Synucleinopathies are a collective of neurodegenerative diseases characterised by lesions of misfolded α-synuclein aggregates. Parkinson’s disease (PD) is the most well-known synucleinopathy affecting an estimated 10 million worldwide. It is presently the fastest-growing neurodegenerative disease, with patients doubling from 2.6 to 6.3 million between 1990 and 2016. Multiple System Atrophy (MSA) is a less common disease that presents remarkably similar to PD in the clinic. As such, approximately 20% of patients diagnosed with PD are found to have MSA upon autopsy, with the converse occurring in patients diagnosed with MSA.

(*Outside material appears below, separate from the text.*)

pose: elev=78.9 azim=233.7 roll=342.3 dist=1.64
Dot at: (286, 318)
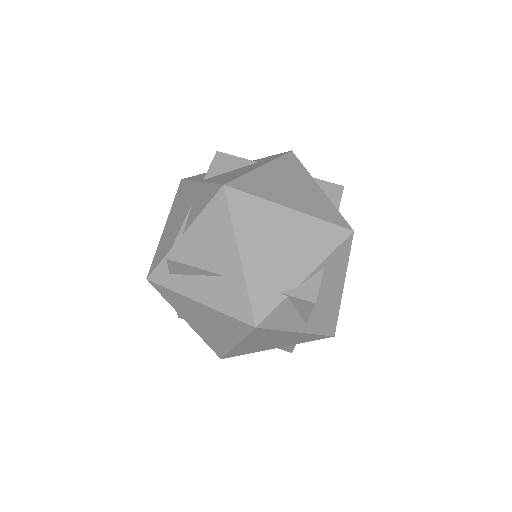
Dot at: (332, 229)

There are no biomarkers or disease-modifying treatments for PD and MSA. Current treatments address disease symptoms, eventually becoming ineffective in the late stages of the disease. It is thought that the shortcomings of these treatments are based on their use after significant neurological damage has occurred. The project aims to identify potential biomarkers and therapeutic targets that enable the distinction and treatment of specific synucleinopathies early in the disease. It is estimated that delaying the onset of neurodegenerative disorders by one year can reduce the number of cases by 11%; therefore, providing new therapeutic targets and biomarkers may help reduce disease burden in the future.